人参、セロリ、トマト、ズッキーニ、赤ピーマンまではすぐにわかりましたが、大根かな?蕪かな?根菜っぽいのは蓮根かな?オリーブの味もするけど、そもそも野菜じゃないだろうし・・・

正解は人参、セロリ、トマト、ズッキーニ、赤ピーマン、大根、蓮根、そしてごぼうとタケノコだそうです。ごぼうは惜しかったけど、タケノコは絶対わかりませんでした。

アヴァンデセールは酒粕のソルベ。「酒精の雫・凛 ヴィンテージ2009」という立派な名称もあるそうです。酔っ払いそうと思ったら、ノンアルコールだとか。でも、酔いそう。

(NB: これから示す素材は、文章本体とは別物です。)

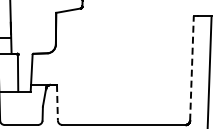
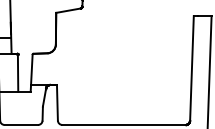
line at (191, 67): dashed -> solid
line at (57, 102): dashed -> solid
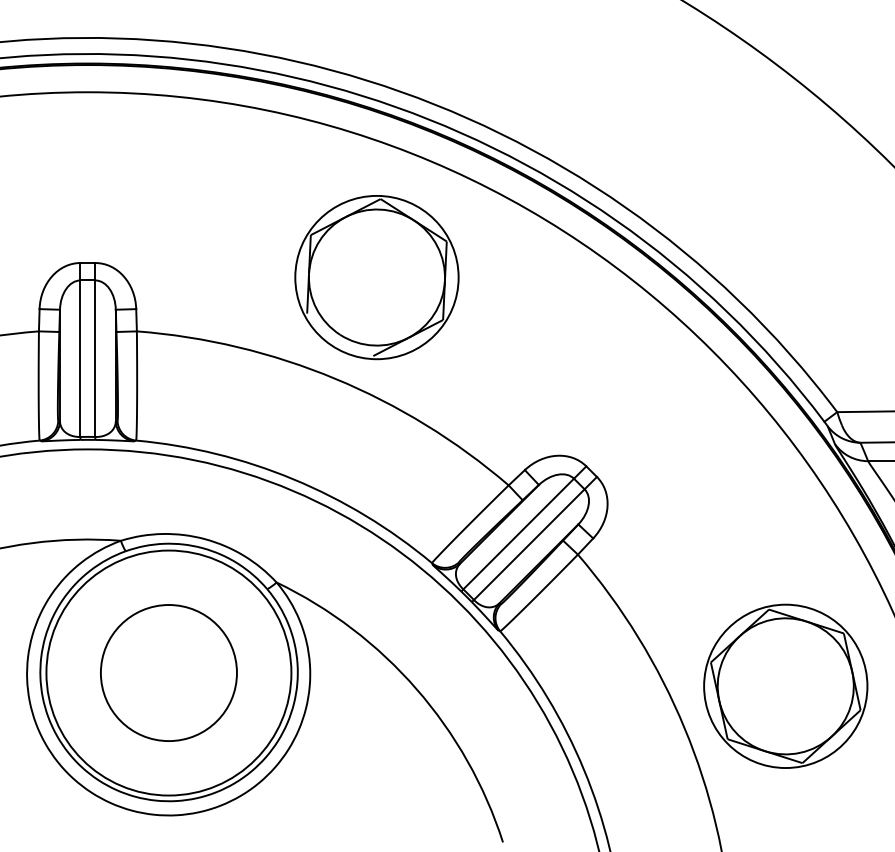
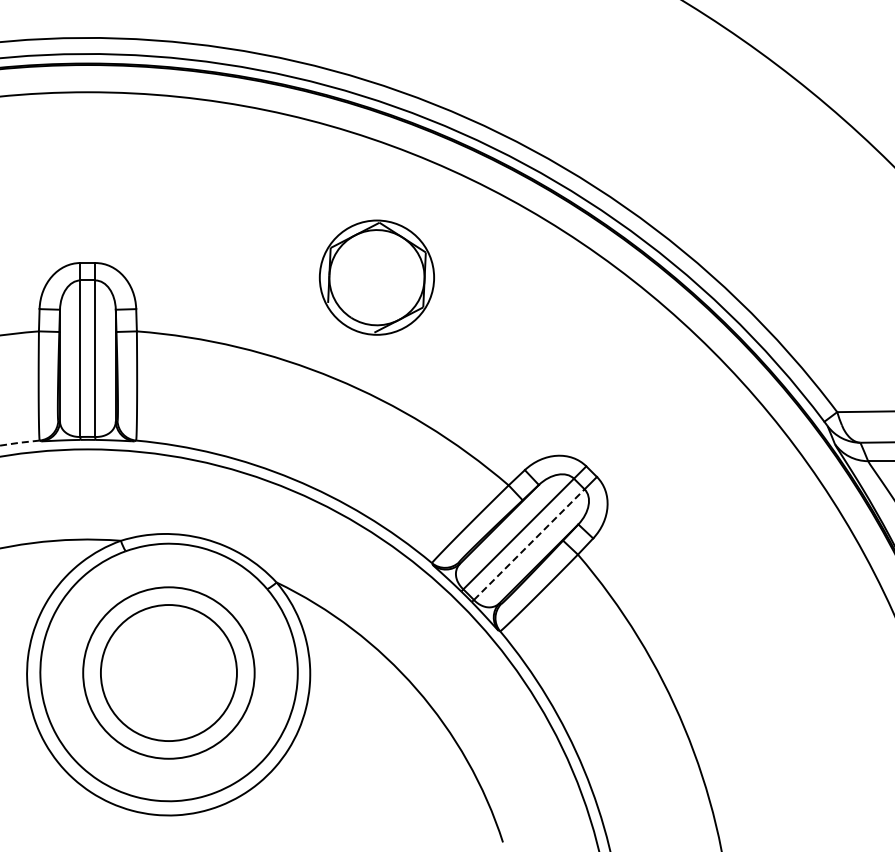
part at (376, 277) size: 166x166 px -> 117x117 px
arc at (19, 442): solid -> dashed
line at (529, 544): solid -> dashed
circle at (168, 672) diameter: 245 px -> 171 px
part at (785, 685): present -> none
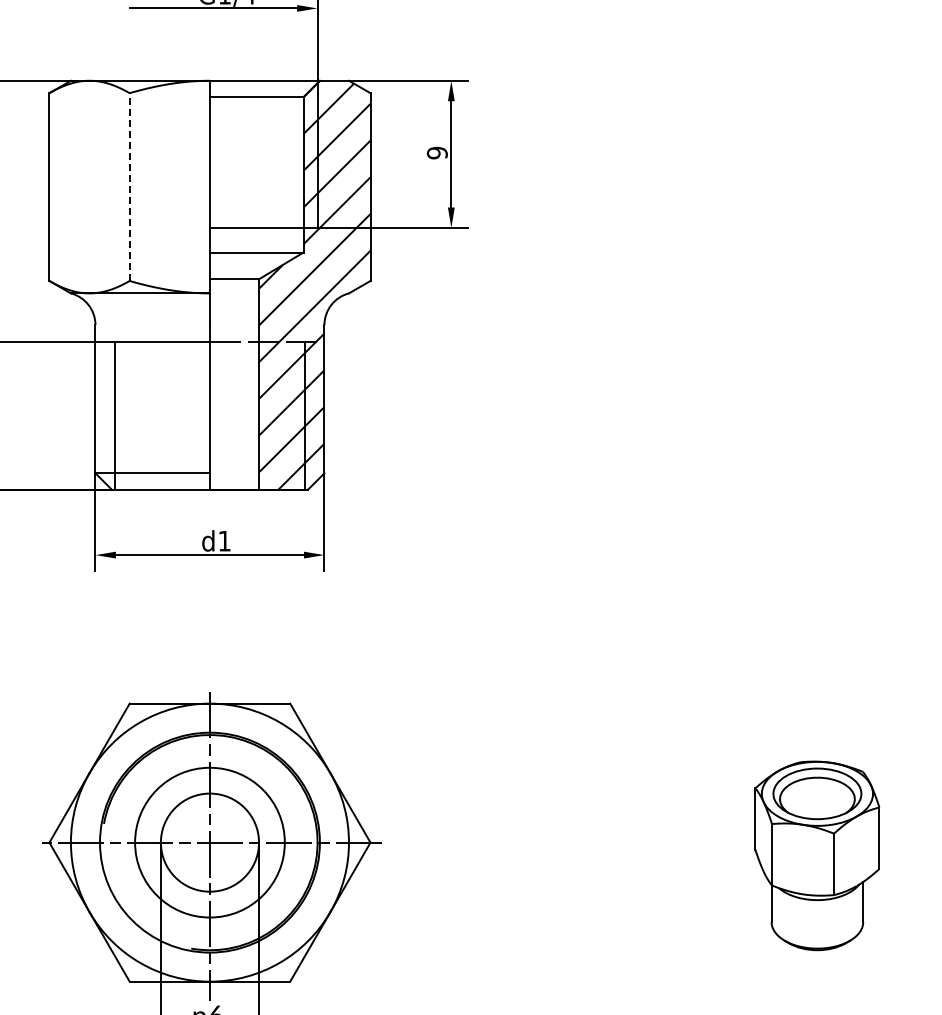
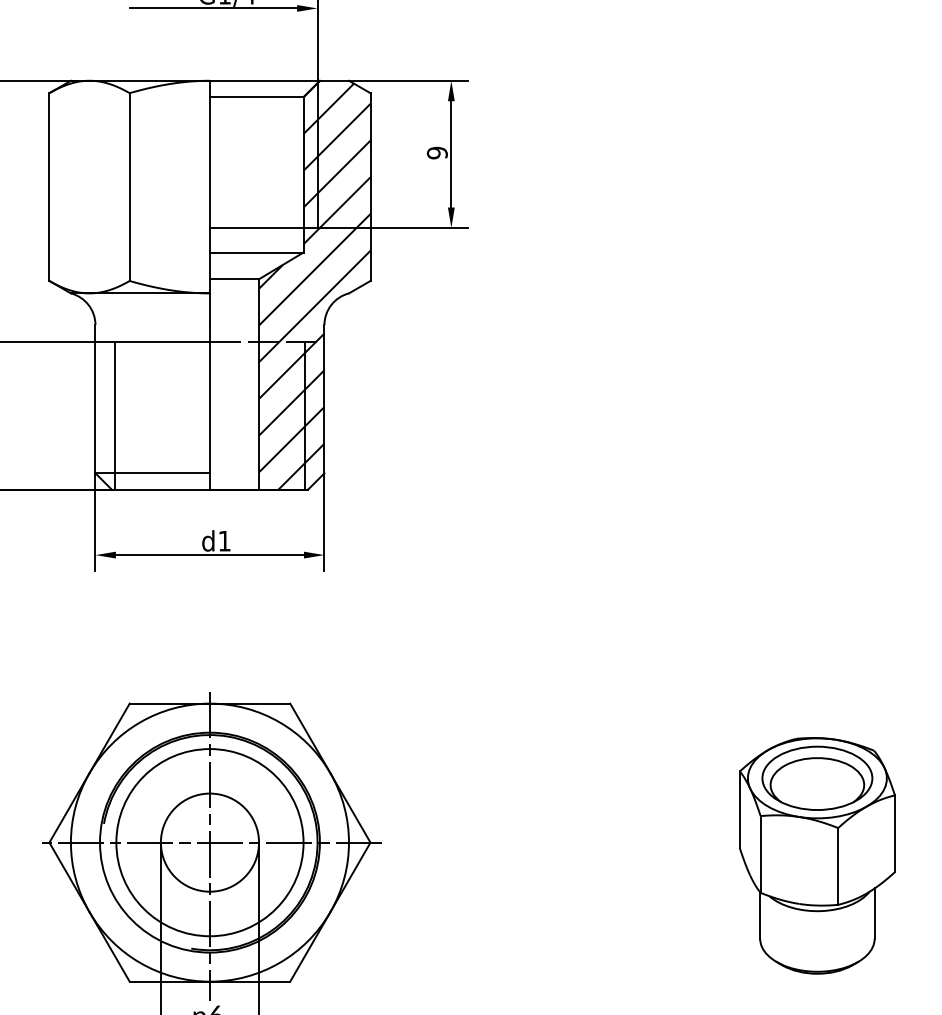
line at (129, 187): dashed -> solid
circle at (209, 842) diameter: 150 px -> 187 px
part at (817, 855) size: 127x192 px -> 157x238 px
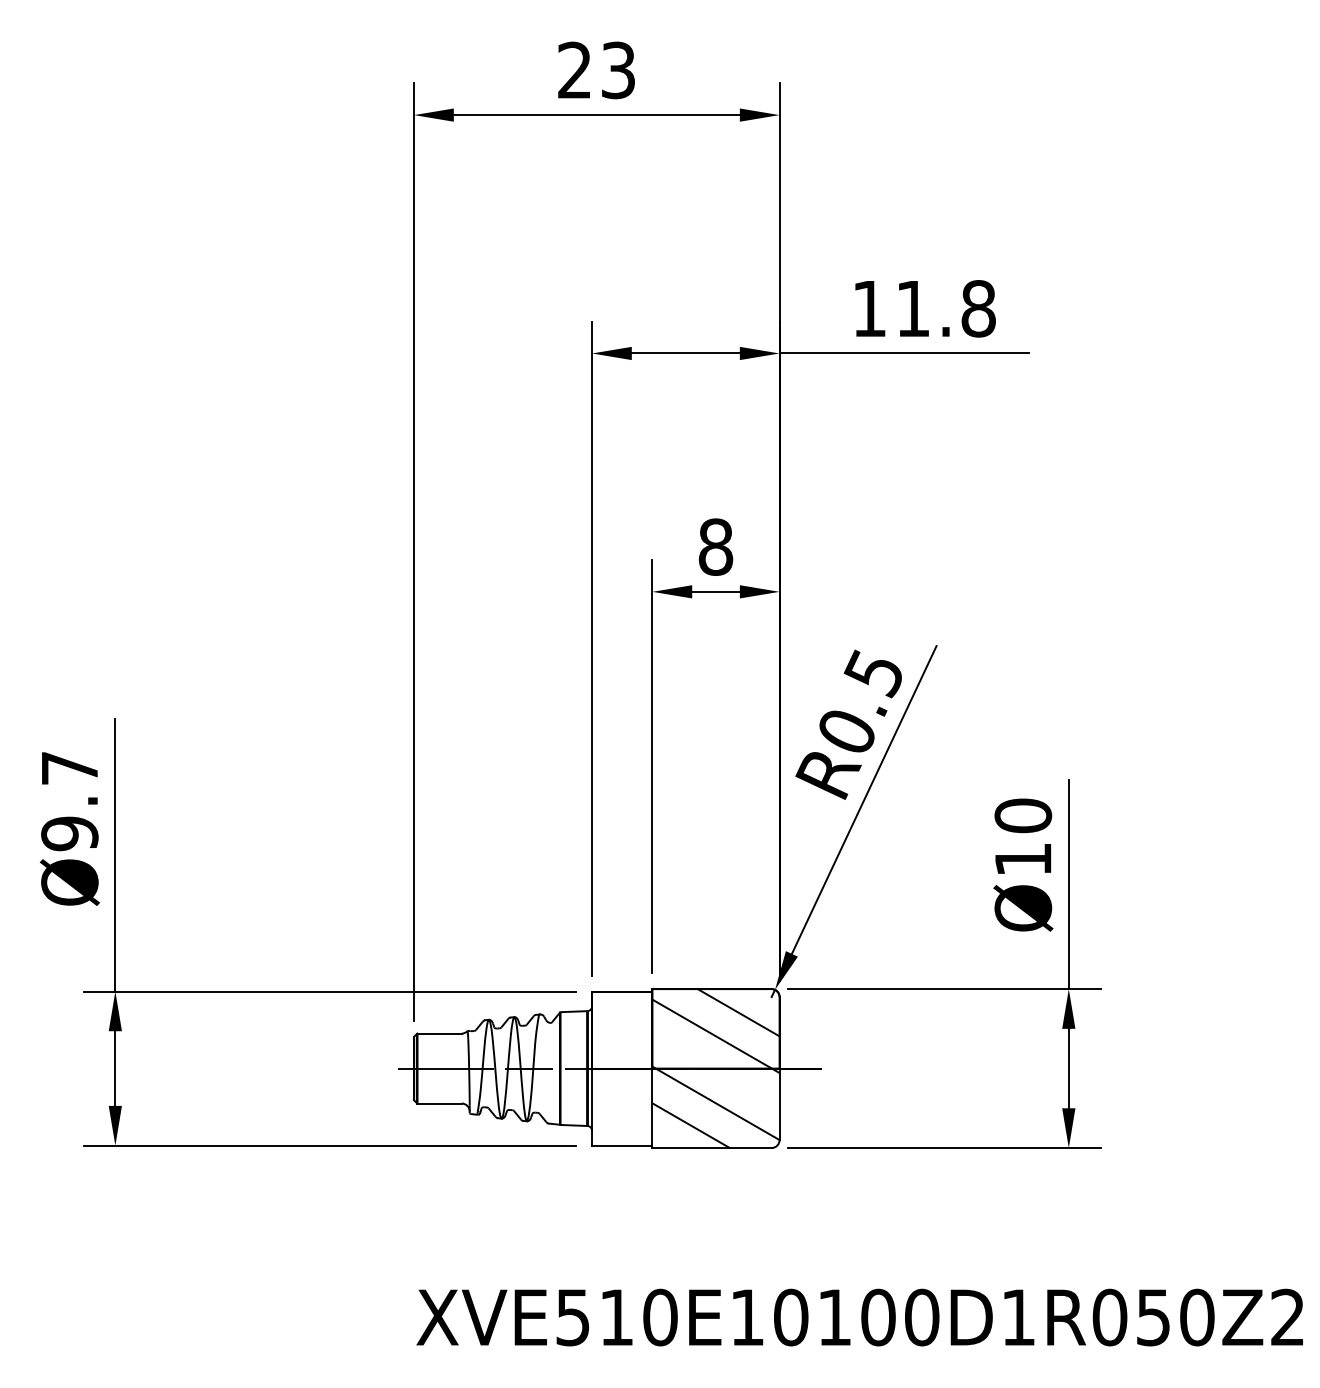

最後のデセールはヌーシャテルチーズを使ったチーズケーキ。こちらも「Mon Coeur こころ」という名前が付いています。濃厚でチーズの風味豊かなケーキは、ワインにも合いそう。添えられた黒胡椒との相性もぴったりでした。

これにパンとコーヒーが付きます。野菜コンフィチュール、酒粕ソルベ、ヌーシャテルチーズケーキは通販でも購入可能ですし、都内百貨店のイベントで販売することもあるとか。でも、こうして店で味わうのが一番でしょう。

それにしても、どうしてこんなにお客が少ないのか。やはり地震と事故の影響が大きいそうです。すでに30年近い歴史を誇る店だというのに、なんとも寂しいではありませんか。

本当に美味しいものを食べてもらいたいという思いが伝わる料理に出会ったのは久しぶり。美味しさだけでなく、幸せな気分を感じさせてもらい、足繁く通える場所ではないにしても、折に触れ訪ねたい店です。

帰り際も、オーナーシェフが店先に立ち、ずっと見送ってくれました。初めての客にここまでしてくれる真心は本物だと思います。